Radius of circle with complex equation

The expression $\frac{z-i}{z-1}$ represents the following operation in complex space:

Consider two vectors $z-i$ and $z-1$ . Suppose the magnitudes are the same. Then, the operation of division is subtracting their angles. If the angles are 90 degrees apart then the result is purely complex. One place where this occurs is at the origin.

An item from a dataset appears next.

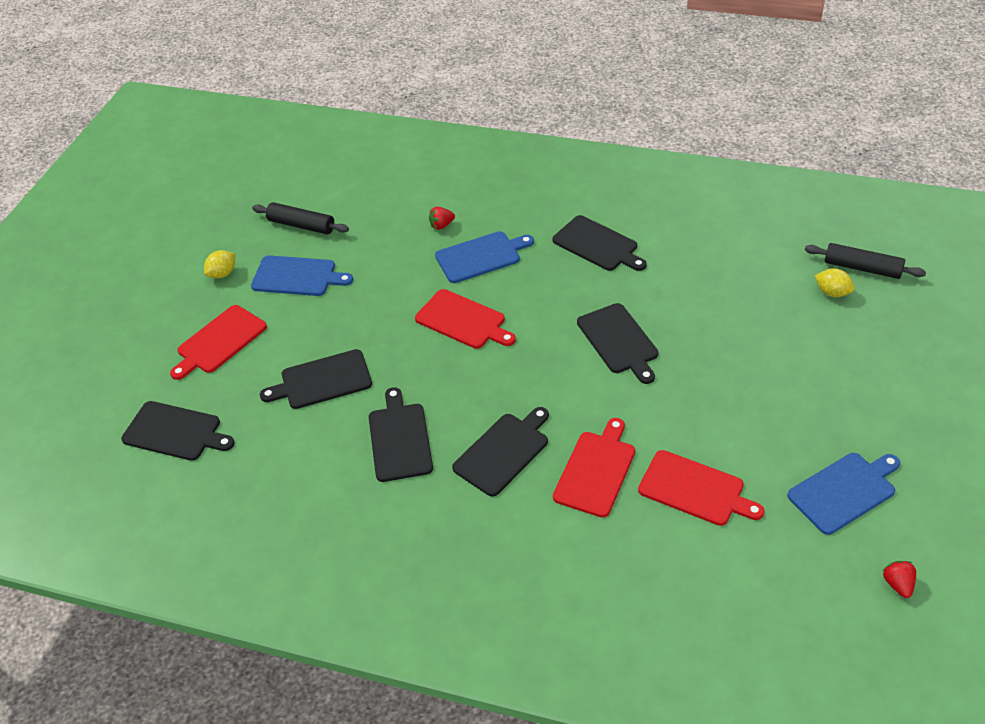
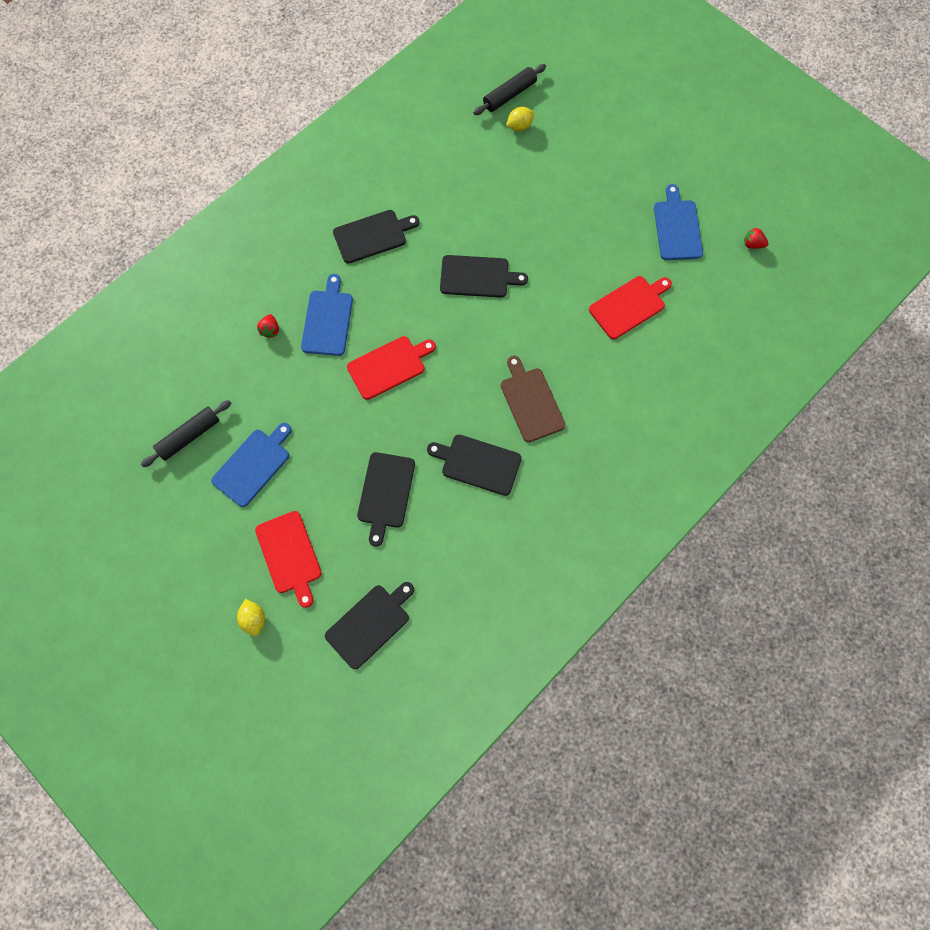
camera: 65 degrees left, 25 degrees up
(223, 274) = (206, 523): yellow lemon -> yellow lemon (254, 619)
(503, 452) = (531, 402): black cutting board -> brown cutting board
(596, 470) = (581, 354): red cutting board -> none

Since the circle is centered at $(0.5, 0.5i)$ we simply need to find the distance between the origin and that point.

Letting $z=x+iy$ , we can develop easily $\mathrm{Re}\left(\frac{z-i}{z-1}\right)=\frac{x^2+y^2-x-y}{(x-1)^2+y^2}$ Thus such points $z$ satisfy the equation $x^2+y^2-x-y=0$ , and this is the equation of a circle of radius $\frac{\sqrt{2}}{2}$ , centered at the point $(\frac{1}{2},\frac{1}{2})$ , so we obtain that the solution is $\frac{\sqrt{2}}{2}\approx 0.707$ .

In fact, the hypothesis that the center is $\frac{1}{2}(1+i)$ is not necessary.

If radius of the circle is r

| z - 1/2(1+i) | = r

As ( z - i) / ( z - 1) is purely imaginary ,

( z - i) / ( z - 1) = a i

Let's take z = x + y i , x and y are non zero

( z - i) / ( z - 1) = a i

[ x + ( y - 1) i ] / [ ( x - 1 ) + y i ] = a i

[ x ( x - 1 ) + y ( y - 1 ) ] / [ ( x -1 ) ^ 2 + y ^ 2 ] = 0 as ( z - i) / ( z - 1) is purely imaginary

x ( x - 1 ) + y ( y - 1 ) = 0

As x and y are non zero

x = 1 and y = 1

z = 1 + i

| z - 1/2(1+i) | = r

| ( 1 + i) - 1/2 ( 1 + i ) | = r

1/2 | 1+ i | = r

r = 0 . 707

If above expression is purely imaginary, then , real part of z must be 1 ( see the denominator) and imaginary part must be i (see the numerator).

If any real number in denominator is left, then it will surely give a real part.

Similarly, if there is another imaginary part except i, then in numerator one real number is surely left, which will give a real part.